Repeat the span of the entries below that starts at the line with "Table 1. List" and ends at the line with "Figure 3. Spectrum", nothing more. Skip the pictures.

### Recorded data
:::
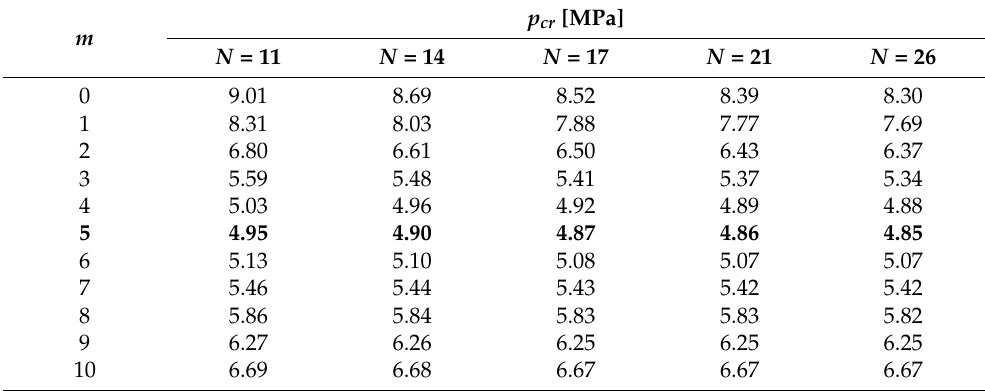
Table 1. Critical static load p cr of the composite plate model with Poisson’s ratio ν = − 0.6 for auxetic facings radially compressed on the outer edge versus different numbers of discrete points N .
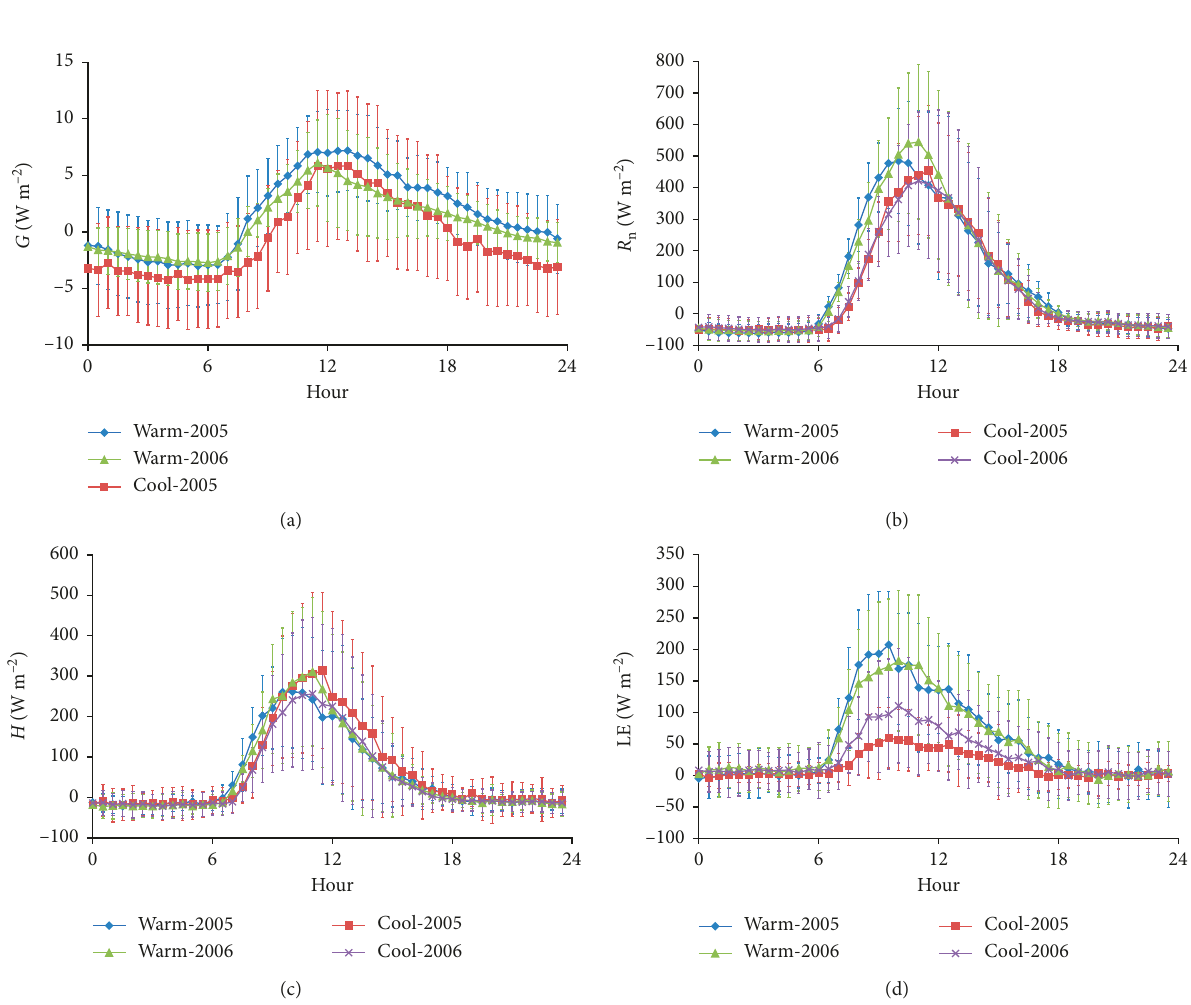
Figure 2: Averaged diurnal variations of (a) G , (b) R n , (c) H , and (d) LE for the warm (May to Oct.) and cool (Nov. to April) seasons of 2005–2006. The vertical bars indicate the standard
:::
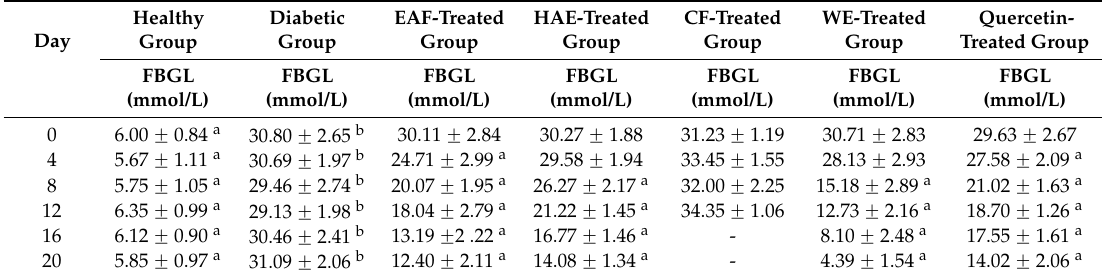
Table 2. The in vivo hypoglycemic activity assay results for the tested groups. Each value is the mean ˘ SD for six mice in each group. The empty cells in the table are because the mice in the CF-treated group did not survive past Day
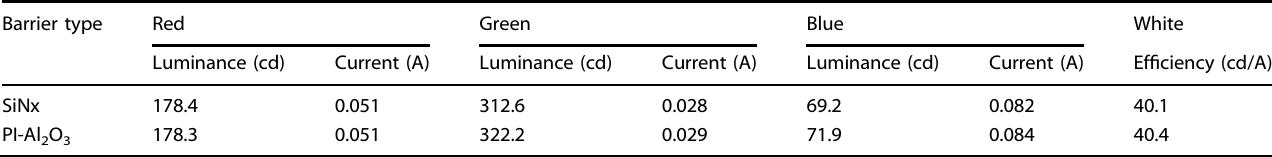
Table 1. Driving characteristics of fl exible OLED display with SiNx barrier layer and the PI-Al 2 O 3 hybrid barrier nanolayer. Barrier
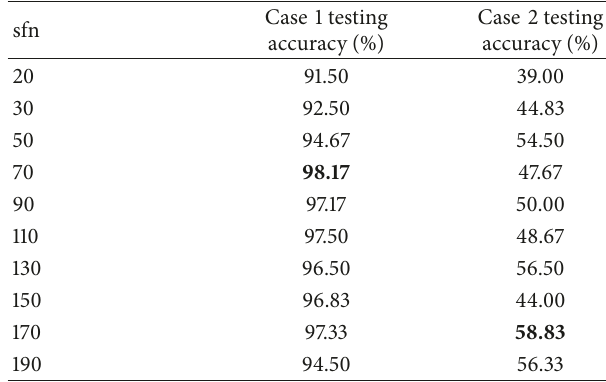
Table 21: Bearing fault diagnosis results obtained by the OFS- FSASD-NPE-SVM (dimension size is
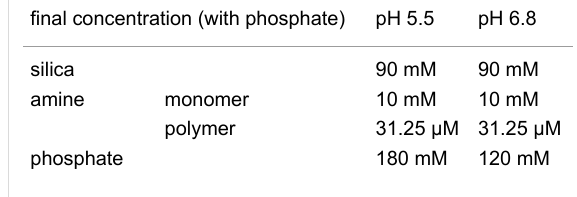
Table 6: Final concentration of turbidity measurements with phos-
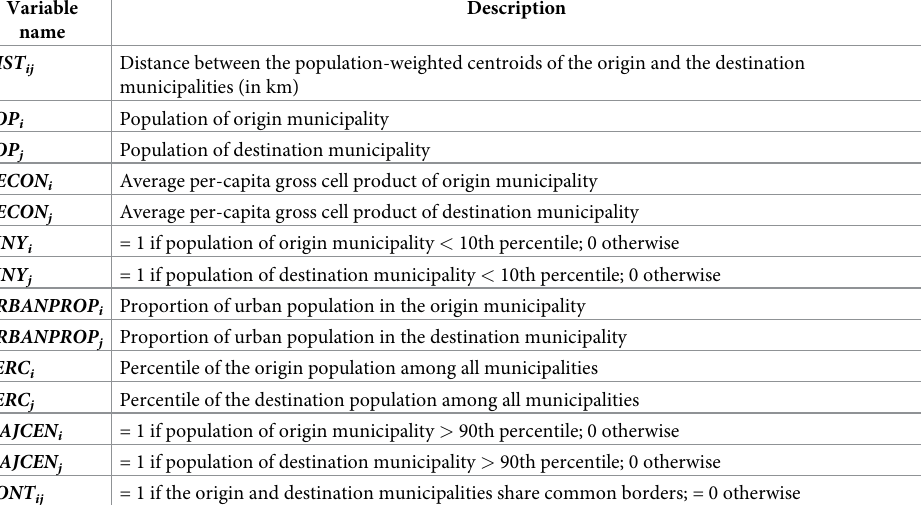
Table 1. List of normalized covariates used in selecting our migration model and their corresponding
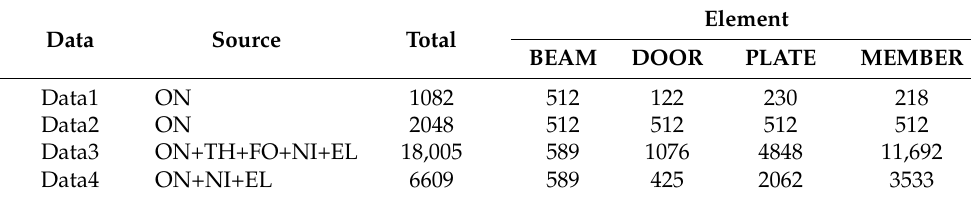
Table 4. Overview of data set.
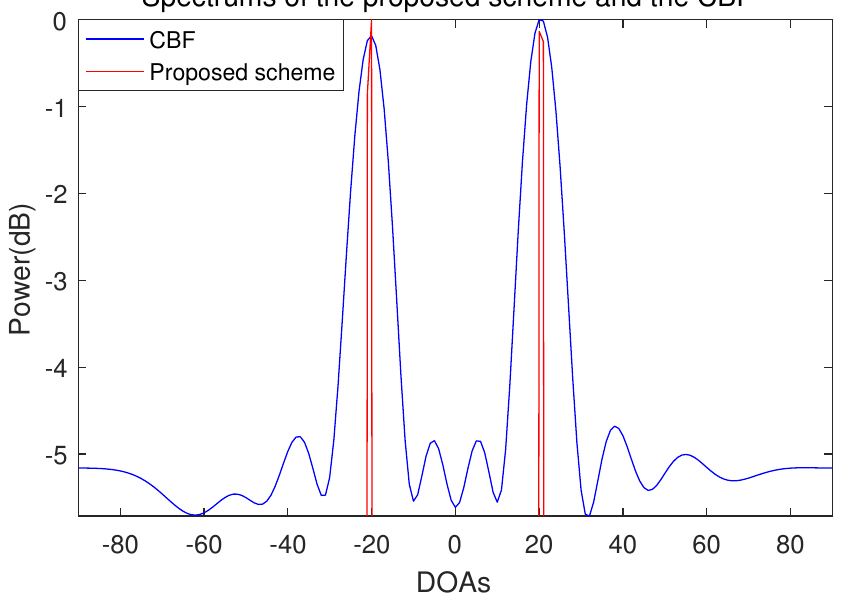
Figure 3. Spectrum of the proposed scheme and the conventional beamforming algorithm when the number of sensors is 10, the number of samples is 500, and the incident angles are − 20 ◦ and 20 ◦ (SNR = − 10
:::
### Response to the task
Table 1. List of normalized covariates used in selecting our migration model and their corresponding
Table 4. Overview of data set.
Figure 3. Spectrum of the proposed scheme and the conventional beamforming algorithm when the number of sensors is 10, the number of samples is 500, and the incident angles are − 20 ◦ and 20 ◦ (SNR = − 10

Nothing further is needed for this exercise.